Göttinger Predigten im Internet hg. von U. Nembach

Reformationstag, 31.10.2011

Predigt zu Matthäus 10:26b-33, verfasst von Reiner Kalmbach

 

Die Gnade Gottes unseres Vaters, die Liebe Jesu unseres Herrn und die lebensspendende Kraft des Heiligen Geistes seien mit uns allen. Amen.

Liebe Gemeinde

Reformationsfest am Montag, vermutlich werden viele Gemeinden den Reformationsgottesdienst auf den gestrigen Sonntag vorverlegt haben. Die Versuchung ist gross, aber ich denke, wir sollten ihn ganz bewusst heute feiern. Wer heute den Weg in eine Kirche findet, um an einem Reformationsgottesdienst teilzunehmen, der tut das ganz bewusst, der weiss um was es geht, oder aber, er möchte wissen um was es damals ging und damit Antwort auf die Fragen der Gegenwart zu finden. Was haben wir der Reformation zu verdanken?, wie können wir unser protestantisches Profil schärfen in einer Zeit und Gesellschaft in der die Oberflächlickeit zur Richtschnur des Denkens und Handelns erhoben wurde...?

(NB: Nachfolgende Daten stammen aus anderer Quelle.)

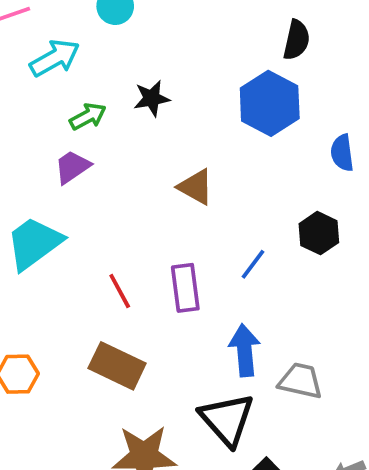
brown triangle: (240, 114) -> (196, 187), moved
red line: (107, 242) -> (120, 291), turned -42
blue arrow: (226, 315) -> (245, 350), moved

Oder hier in Argentinien (und anderen lateinamerikanischen Ländern), wo Neopfingstkirchen eine Wohlstandstheologie predigen und die Menschheit in gut und böse, schwarz und weiss eingeteilt wird. Ja, gerade hier in diesem Kontext, lernte ich die reformatorischen Werte und Grundsätze neu schätzen, Werte wie der „freie Wille", oder dass ich für mein tun und lassen mit und selbstverantwortlich bin.

Das heisst doch: meinen Glauben, meinen evangelischen Glauben (!) in Verantwortung zu leben, jenen Glauben, dessen geistige Quelle die Schrift des Alten und Neuen Testaments ist und bleibt. Deshalb sind wir doch hier: wir wollen auf diese Schrift hören. Nun wird uns heute aber mit dem vorgeschlagenen Wort ein schwerer Brocken vorgelegt. Es passt irgendwie nicht zu dem, auf das unsere Ohren und Herzen am Reformationsfest ausgerichtet sind.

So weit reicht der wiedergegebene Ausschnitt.